### Passage provided
Feel free to make a few healthy substitutions. Lean ground turkey could replace the beef, pinto refried beans could replace the black, and whole wheat tortillas could be substituted for the corn. One note, you would use fewer whole wheat tortillas compared to the corn (they are much bigger).
Once the healthy enchilada casserole is cooked you can either serve immediately or pack into meal prep containers to enjoy all week long!
I won’t lie, I LOVED having this healthy, yet filling dish to eat each day for lunch.
Serve with roasted vegetables or a side salad. Top with Greek yogurt, mashed avocado, hot sauce, green onion or cilantro. In fact, mix and match any or all of those toppings! Yum.
If you want another healthy Mexican food option, then check out the Green Chile Smothered Burritos recipe on the blog.
- 1.5lb lean ground beef
- 14 corn tortillas
- 2 cups mozzarella cheese, shredded
- 1 - 16oz can black refried beans
- 1 - 10oz can enchilada sauce
- 1/2 white onion, diced
- 3-4 cloves garlic, minced
- 1 Tbsp extra-virgin olive oil
- 1 Tbsp Mrs Dash Southwest Chipotle Salt-Free seasoning
- 1/2 tsp salt
- Green onion, diced (optional)

### Work order
Answer these questions about the enchilada casserole recipe:
(a) What can be substituted for the corn tortillas?
(b) How many corn tortillas does the ingredient list call for?
(c) What size can of enchilada sauce is listed?
The entries that follow come from a separate source.

### Data supplied
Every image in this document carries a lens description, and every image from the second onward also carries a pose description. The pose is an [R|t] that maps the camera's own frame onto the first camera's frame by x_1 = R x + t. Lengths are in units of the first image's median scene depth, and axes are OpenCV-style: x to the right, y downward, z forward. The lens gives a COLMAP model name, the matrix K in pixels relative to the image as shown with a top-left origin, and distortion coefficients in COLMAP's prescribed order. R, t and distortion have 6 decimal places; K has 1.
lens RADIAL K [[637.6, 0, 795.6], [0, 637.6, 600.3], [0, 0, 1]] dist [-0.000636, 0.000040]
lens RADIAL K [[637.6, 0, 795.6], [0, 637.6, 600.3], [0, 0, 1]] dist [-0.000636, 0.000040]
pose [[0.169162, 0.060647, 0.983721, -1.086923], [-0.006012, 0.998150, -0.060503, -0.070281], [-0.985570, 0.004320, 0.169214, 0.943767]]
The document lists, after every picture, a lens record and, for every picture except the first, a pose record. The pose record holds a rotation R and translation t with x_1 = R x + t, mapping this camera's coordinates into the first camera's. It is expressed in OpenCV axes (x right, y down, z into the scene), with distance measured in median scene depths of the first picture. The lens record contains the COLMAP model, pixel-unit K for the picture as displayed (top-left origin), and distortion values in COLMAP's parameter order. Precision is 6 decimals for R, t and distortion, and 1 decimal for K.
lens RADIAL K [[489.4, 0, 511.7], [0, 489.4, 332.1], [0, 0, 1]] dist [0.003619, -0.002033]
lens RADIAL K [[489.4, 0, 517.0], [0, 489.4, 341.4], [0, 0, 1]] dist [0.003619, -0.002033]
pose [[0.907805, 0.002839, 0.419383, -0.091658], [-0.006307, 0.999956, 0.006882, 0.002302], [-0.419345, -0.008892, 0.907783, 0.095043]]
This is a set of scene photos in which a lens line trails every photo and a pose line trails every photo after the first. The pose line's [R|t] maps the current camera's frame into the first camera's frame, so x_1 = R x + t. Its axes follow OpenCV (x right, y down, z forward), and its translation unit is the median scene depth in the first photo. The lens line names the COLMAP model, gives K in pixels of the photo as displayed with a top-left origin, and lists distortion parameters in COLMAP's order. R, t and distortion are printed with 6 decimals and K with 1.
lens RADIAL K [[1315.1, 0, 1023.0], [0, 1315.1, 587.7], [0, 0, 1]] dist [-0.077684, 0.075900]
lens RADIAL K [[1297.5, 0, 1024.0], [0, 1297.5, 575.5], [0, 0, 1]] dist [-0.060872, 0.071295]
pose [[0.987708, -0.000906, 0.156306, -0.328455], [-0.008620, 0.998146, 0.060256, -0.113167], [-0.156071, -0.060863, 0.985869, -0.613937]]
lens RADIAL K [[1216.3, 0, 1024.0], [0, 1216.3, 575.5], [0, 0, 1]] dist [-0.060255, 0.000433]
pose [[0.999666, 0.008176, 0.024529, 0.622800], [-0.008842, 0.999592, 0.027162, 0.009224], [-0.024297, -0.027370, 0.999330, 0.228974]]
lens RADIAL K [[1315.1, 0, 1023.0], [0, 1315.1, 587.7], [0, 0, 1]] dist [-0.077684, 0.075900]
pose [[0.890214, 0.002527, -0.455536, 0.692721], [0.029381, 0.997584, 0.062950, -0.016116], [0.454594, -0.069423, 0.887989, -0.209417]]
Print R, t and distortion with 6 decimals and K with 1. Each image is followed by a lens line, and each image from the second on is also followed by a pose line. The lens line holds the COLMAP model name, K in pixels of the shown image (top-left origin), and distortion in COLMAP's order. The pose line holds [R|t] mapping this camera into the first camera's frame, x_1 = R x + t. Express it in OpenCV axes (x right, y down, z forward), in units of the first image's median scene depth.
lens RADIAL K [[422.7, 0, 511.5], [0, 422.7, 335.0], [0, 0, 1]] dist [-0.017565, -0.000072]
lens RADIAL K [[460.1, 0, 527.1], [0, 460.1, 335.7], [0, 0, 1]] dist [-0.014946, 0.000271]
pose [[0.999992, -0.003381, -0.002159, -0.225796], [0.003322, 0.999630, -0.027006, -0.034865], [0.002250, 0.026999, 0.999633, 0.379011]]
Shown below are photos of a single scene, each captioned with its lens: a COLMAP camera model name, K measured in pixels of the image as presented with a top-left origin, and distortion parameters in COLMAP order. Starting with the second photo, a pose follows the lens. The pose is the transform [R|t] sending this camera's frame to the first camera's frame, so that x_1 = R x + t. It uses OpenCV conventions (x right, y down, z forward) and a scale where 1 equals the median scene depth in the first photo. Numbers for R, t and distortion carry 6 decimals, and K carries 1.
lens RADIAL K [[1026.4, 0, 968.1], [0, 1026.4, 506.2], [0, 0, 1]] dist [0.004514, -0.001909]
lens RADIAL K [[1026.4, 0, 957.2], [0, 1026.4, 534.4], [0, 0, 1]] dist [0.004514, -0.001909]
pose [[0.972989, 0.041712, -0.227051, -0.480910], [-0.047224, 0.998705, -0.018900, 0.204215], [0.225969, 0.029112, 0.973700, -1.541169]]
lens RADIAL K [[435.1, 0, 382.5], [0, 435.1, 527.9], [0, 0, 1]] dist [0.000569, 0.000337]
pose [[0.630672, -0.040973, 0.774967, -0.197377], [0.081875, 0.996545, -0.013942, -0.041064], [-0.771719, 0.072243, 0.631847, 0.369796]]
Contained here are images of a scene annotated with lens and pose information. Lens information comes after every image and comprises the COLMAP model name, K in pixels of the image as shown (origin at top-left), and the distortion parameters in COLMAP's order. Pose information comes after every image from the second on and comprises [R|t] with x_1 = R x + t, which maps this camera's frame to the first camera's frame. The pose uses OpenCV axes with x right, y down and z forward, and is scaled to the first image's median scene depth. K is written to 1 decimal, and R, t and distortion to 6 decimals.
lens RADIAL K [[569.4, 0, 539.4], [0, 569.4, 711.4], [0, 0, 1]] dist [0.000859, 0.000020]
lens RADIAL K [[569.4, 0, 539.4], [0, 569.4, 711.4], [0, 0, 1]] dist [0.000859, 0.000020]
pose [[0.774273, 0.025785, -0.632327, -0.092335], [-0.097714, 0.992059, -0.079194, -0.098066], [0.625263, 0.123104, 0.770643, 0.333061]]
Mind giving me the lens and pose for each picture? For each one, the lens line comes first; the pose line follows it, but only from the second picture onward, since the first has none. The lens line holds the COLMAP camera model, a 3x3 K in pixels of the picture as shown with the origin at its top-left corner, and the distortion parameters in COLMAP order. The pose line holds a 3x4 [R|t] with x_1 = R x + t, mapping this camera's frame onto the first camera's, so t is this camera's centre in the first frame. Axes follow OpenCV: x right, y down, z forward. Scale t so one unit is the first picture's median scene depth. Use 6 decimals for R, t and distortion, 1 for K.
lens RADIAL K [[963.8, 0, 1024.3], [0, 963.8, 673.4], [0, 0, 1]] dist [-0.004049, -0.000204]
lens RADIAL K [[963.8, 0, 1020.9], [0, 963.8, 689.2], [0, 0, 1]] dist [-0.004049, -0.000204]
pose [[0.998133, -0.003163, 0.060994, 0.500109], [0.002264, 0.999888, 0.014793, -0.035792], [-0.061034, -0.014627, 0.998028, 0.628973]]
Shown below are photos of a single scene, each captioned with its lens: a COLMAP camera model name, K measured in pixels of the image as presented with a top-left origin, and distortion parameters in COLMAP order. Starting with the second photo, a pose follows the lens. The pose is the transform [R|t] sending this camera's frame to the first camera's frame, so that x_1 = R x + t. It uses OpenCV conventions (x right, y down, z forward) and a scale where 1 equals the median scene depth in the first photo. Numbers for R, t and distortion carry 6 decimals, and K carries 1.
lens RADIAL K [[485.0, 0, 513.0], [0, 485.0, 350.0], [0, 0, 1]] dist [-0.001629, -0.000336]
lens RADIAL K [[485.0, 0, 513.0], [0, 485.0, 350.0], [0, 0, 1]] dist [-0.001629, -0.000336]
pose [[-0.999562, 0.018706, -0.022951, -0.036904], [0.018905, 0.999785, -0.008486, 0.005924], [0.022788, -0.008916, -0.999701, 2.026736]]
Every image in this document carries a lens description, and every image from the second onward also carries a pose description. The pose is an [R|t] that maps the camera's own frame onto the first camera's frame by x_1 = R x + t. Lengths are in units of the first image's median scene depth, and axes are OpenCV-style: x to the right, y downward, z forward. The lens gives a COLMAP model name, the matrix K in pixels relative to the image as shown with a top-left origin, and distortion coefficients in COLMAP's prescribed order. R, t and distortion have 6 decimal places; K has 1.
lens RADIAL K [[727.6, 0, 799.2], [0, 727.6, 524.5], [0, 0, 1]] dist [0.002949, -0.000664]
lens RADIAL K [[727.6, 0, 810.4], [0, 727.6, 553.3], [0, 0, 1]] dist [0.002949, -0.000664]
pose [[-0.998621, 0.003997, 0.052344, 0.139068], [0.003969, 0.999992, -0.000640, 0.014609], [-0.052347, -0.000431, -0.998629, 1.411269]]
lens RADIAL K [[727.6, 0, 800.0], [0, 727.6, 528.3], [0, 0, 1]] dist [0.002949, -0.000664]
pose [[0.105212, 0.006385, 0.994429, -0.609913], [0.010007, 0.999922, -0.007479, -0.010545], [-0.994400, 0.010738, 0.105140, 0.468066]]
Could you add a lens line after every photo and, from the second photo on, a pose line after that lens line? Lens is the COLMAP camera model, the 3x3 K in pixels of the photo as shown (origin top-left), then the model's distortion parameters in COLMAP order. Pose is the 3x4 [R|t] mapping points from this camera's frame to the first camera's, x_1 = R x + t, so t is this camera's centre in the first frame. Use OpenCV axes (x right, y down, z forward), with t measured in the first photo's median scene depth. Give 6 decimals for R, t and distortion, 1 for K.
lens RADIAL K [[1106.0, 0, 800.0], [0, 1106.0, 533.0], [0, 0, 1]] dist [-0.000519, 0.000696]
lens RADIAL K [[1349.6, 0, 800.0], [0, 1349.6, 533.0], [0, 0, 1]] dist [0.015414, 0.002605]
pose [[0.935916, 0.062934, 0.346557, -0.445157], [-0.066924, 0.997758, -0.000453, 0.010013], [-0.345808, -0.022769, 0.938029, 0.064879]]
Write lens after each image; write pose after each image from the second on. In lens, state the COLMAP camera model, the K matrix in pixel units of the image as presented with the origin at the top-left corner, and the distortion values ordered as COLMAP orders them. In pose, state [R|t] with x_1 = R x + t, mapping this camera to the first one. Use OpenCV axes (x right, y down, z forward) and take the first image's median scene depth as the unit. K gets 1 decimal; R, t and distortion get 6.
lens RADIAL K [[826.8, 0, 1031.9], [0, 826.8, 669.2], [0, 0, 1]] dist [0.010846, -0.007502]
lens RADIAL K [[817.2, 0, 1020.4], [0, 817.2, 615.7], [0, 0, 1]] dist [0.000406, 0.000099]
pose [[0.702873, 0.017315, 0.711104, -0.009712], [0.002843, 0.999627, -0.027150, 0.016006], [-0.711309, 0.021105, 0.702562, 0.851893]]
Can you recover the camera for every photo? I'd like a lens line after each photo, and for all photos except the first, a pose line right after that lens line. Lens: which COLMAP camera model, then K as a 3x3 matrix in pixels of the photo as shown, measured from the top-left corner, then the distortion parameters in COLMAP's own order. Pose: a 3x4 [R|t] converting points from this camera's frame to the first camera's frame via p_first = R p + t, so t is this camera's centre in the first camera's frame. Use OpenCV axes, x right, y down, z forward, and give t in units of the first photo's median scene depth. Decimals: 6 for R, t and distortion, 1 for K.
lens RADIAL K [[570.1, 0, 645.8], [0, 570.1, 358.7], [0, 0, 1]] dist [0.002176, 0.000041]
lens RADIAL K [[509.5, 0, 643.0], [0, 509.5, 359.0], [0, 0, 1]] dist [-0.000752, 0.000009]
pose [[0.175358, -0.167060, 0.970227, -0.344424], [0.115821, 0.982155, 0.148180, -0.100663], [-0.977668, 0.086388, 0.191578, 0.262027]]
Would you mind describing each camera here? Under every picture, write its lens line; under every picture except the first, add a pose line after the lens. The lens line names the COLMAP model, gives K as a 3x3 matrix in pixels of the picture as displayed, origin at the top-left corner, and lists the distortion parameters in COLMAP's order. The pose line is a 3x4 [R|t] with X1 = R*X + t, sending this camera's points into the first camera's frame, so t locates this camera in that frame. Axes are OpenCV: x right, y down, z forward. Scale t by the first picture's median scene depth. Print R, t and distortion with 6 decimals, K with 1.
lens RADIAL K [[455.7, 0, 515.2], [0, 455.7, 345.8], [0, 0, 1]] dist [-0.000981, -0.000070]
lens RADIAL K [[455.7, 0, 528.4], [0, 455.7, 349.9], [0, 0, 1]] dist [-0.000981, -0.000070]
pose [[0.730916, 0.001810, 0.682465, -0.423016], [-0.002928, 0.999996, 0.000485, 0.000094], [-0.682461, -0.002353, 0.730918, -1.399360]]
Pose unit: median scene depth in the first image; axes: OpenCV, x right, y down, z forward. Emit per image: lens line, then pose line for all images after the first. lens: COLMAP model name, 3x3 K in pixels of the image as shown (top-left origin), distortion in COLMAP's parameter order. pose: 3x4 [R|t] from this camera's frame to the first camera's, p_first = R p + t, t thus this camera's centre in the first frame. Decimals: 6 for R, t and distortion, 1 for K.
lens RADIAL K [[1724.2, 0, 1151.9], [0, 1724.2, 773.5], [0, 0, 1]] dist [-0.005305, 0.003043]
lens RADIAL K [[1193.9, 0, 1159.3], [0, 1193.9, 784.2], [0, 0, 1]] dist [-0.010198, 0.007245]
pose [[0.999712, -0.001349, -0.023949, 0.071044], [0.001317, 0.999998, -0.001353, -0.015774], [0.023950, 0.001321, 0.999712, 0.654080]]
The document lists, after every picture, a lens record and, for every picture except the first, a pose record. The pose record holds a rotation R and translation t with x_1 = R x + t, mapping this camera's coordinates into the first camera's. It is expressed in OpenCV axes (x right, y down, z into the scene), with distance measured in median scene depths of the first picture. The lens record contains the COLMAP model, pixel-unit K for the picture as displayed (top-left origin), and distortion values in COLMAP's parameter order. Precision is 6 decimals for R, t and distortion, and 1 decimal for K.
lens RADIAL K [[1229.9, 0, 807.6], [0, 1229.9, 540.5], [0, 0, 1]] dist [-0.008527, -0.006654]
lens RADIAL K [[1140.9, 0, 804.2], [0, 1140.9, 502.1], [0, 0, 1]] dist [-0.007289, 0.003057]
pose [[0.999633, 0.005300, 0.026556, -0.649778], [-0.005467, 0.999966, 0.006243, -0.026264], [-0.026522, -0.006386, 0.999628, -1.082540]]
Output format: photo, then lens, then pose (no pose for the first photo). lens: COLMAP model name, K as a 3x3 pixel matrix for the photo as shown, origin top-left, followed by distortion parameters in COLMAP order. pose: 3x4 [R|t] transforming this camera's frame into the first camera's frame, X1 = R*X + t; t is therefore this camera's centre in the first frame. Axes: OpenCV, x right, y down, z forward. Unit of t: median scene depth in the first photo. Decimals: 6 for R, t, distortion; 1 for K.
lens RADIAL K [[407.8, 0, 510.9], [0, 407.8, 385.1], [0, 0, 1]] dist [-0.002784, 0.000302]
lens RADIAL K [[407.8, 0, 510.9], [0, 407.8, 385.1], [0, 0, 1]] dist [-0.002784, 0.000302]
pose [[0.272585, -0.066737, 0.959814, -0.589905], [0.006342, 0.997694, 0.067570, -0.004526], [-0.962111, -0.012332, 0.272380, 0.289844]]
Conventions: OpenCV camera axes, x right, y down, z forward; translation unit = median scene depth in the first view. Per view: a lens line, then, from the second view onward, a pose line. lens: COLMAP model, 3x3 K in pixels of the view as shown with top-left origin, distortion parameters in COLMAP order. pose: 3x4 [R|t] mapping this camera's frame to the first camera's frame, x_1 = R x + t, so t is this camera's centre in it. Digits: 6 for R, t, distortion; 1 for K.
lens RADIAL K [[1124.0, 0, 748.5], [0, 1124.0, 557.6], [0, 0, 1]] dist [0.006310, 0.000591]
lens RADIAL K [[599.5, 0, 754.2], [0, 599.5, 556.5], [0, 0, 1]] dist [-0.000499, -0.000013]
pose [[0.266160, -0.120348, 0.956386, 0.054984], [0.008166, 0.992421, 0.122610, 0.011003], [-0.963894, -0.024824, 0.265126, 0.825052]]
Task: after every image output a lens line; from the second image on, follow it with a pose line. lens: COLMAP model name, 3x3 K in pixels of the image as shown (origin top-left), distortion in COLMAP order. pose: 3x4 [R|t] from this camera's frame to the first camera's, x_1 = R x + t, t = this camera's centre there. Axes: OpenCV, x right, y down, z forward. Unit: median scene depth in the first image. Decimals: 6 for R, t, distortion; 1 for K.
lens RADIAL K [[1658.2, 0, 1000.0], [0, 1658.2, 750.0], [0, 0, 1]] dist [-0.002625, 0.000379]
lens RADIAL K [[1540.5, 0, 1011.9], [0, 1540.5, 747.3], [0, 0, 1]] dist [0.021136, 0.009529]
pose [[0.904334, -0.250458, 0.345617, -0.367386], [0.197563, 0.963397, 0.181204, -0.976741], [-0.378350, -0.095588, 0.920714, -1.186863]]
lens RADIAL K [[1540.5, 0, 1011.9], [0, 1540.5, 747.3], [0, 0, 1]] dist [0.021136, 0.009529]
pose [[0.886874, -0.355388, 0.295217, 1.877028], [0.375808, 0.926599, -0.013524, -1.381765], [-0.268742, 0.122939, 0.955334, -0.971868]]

### Answer to this exercise
(a) Whole wheat tortillas
(b) 14
(c) 10oz